What needs to be done >> Omit the pictures from the entries below and retype everything else exactly.

Supplied material >>
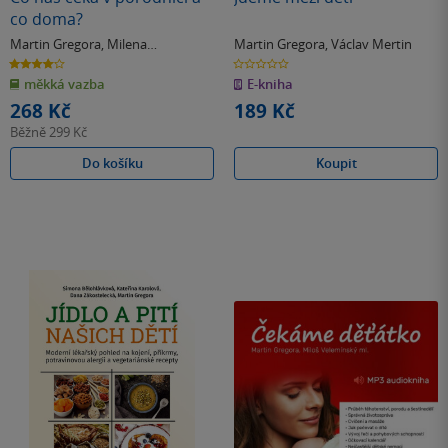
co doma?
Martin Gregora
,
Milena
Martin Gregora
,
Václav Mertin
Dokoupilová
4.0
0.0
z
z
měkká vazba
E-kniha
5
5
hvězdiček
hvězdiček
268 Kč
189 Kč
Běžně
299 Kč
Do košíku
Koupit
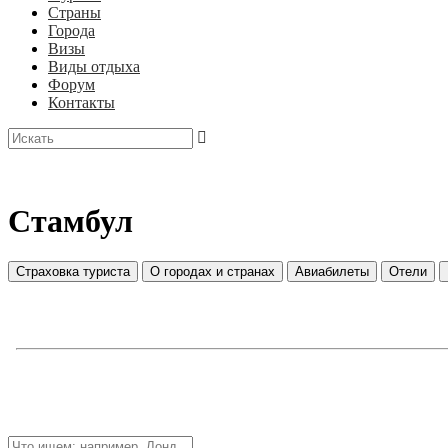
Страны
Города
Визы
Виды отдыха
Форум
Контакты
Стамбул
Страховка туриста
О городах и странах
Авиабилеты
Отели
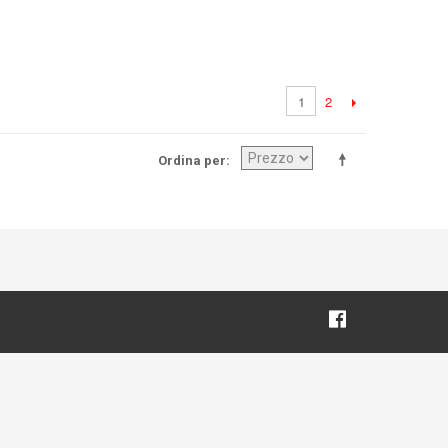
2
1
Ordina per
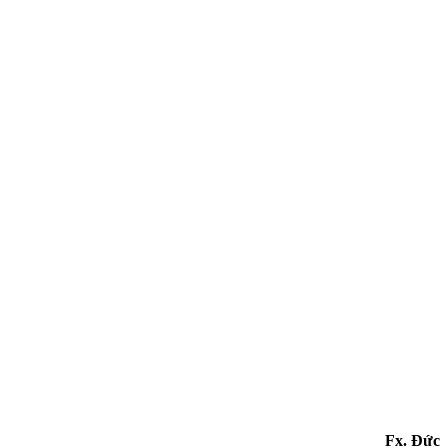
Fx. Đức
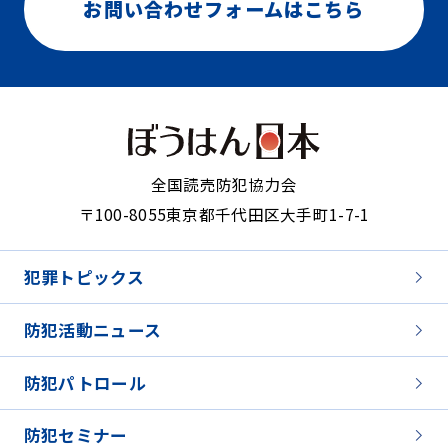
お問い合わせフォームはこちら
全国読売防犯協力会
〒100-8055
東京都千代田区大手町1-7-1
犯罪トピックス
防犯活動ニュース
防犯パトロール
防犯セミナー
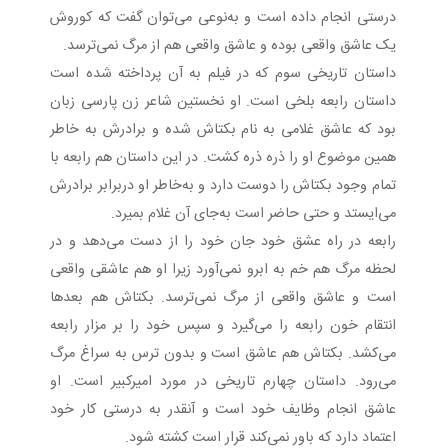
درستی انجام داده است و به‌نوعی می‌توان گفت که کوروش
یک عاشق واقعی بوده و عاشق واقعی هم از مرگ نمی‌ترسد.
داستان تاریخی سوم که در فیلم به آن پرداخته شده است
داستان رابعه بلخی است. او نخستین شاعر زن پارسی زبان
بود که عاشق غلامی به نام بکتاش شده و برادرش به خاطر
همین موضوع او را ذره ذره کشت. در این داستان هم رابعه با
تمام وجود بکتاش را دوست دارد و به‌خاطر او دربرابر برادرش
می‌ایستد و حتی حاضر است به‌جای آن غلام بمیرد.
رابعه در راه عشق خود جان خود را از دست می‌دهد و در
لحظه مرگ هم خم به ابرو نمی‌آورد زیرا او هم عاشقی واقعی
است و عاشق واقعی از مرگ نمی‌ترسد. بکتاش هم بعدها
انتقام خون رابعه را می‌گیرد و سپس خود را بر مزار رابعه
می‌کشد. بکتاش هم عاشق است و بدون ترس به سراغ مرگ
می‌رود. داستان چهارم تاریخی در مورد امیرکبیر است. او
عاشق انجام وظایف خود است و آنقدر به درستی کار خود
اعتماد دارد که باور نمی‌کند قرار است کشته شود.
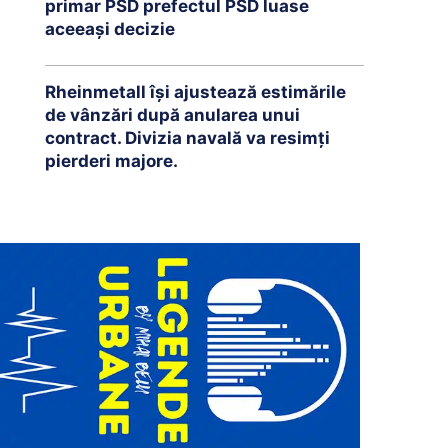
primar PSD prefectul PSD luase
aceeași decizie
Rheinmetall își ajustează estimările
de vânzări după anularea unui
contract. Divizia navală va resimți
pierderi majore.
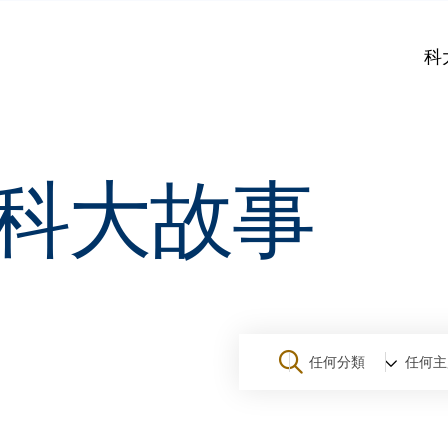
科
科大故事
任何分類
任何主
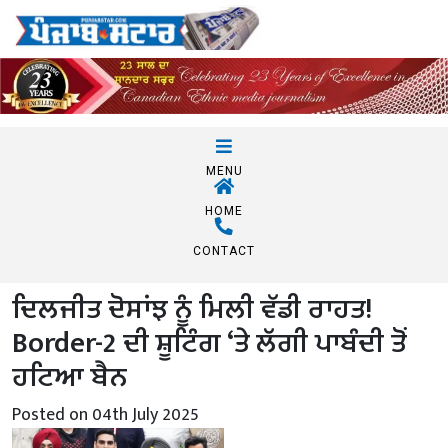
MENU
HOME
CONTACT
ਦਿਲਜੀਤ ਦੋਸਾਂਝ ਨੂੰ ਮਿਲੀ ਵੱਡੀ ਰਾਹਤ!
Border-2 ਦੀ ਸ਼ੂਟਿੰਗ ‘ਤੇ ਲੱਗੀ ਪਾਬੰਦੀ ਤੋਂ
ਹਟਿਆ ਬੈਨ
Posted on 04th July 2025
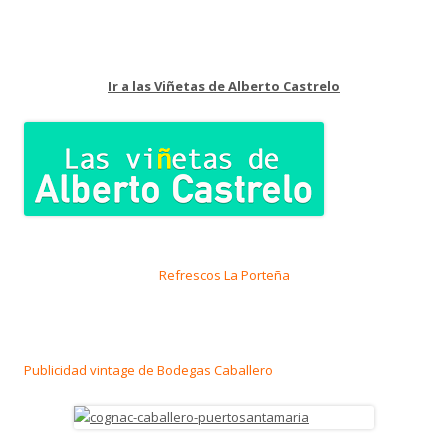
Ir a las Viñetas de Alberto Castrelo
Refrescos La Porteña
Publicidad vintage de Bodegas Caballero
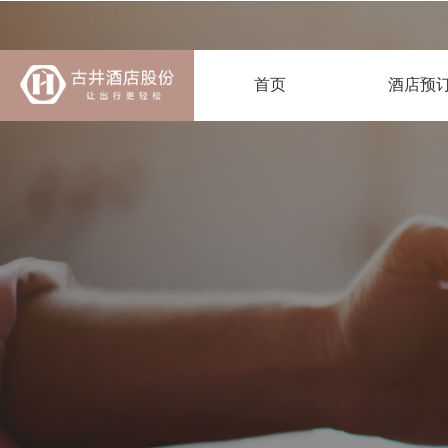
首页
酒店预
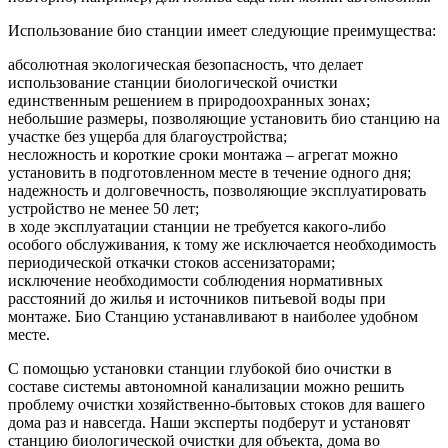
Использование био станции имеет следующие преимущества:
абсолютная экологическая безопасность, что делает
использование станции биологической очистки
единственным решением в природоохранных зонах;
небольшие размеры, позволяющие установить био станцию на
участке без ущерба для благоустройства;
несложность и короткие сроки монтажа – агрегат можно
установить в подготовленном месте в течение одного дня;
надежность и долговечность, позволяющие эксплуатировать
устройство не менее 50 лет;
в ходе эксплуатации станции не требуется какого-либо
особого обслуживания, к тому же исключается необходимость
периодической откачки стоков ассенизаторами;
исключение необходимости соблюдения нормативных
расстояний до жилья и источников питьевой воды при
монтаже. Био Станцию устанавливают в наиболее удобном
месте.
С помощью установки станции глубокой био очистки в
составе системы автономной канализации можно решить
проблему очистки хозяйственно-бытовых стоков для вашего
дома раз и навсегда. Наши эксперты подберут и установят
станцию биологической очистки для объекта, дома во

Your response >>
co doma?
Martin Gregora
,
Milena
Martin Gregora
,
Václav Mertin
Dokoupilová
4.0
0.0
z
z
měkká vazba
E-kniha
5
5
hvězdiček
hvězdiček
268 Kč
189 Kč
Běžně
299 Kč
Do košíku
Koupit
Страны
Города
Визы
Виды отдыха
Форум
Контакты
Стамбул
Страховка туриста
О городах и странах
Авиабилеты
Отели
2
1
Ordina per
Fx. Đức
お問い合わせフォームはこちら
全国読売防犯協力会
〒100-8055
東京都千代田区大手町1-7-1
犯罪トピックス
防犯活動ニュース
防犯パトロール
防犯セミナー
درستی انجام داده است و به‌نوعی می‌توان گفت که کوروش
یک عاشق واقعی بوده و عاشق واقعی هم از مرگ نمی‌ترسد.
داستان تاریخی سوم که در فیلم به آن پرداخته شده است
داستان رابعه بلخی است. او نخستین شاعر زن پارسی زبان
بود که عاشق غلامی به نام بکتاش شده و برادرش به خاطر
همین موضوع او را ذره ذره کشت. در این داستان هم رابعه با
تمام وجود بکتاش را دوست دارد و به‌خاطر او دربرابر برادرش
می‌ایستد و حتی حاضر است به‌جای آن غلام بمیرد.
رابعه در راه عشق خود جان خود را از دست می‌دهد و در
لحظه مرگ هم خم به ابرو نمی‌آورد زیرا او هم عاشقی واقعی
است و عاشق واقعی از مرگ نمی‌ترسد. بکتاش هم بعدها
انتقام خون رابعه را می‌گیرد و سپس خود را بر مزار رابعه
می‌کشد. بکتاش هم عاشق است و بدون ترس به سراغ مرگ
می‌رود. داستان چهارم تاریخی در مورد امیرکبیر است. او
عاشق انجام وظایف خود است و آنقدر به درستی کار خود
اعتماد دارد که باور نمی‌کند قرار است کشته شود.
primar PSD prefectul PSD luase
aceeași decizie
Rheinmetall își ajustează estimările
de vânzări după anularea unui
contract. Divizia navală va resimți
pierderi majore.
科
科大故事
任何分類
任何主
MENU
HOME
CONTACT
ਦਿਲਜੀਤ ਦੋਸਾਂਝ ਨੂੰ ਮਿਲੀ ਵੱਡੀ ਰਾਹਤ!
Border-2 ਦੀ ਸ਼ੂਟਿੰਗ ‘ਤੇ ਲੱਗੀ ਪਾਬੰਦੀ ਤੋਂ
ਹਟਿਆ ਬੈਨ
Posted on 04th July 2025
Ir a las Viñetas de Alberto Castrelo
Refrescos La Porteña
Publicidad vintage de Bodegas Caballero
首页
酒店预
Использование био станции имеет следующие преимущества:
абсолютная экологическая безопасность, что делает
использование станции биологической очистки
единственным решением в природоохранных зонах;
небольшие размеры, позволяющие установить био станцию на
участке без ущерба для благоустройства;
несложность и короткие сроки монтажа – агрегат можно
установить в подготовленном месте в течение одного дня;
надежность и долговечность, позволяющие эксплуатировать
устройство не менее 50 лет;
в ходе эксплуатации станции не требуется какого-либо
особого обслуживания, к тому же исключается необходимость
периодической откачки стоков ассенизаторами;
исключение необходимости соблюдения нормативных
расстояний до жилья и источников питьевой воды при
монтаже. Био Станцию устанавливают в наиболее удобном
месте.
С помощью установки станции глубокой био очистки в
составе системы автономной канализации можно решить
проблему очистки хозяйственно-бытовых стоков для вашего
дома раз и навсегда. Наши эксперты подберут и установят
станцию биологической очистки для объекта, дома во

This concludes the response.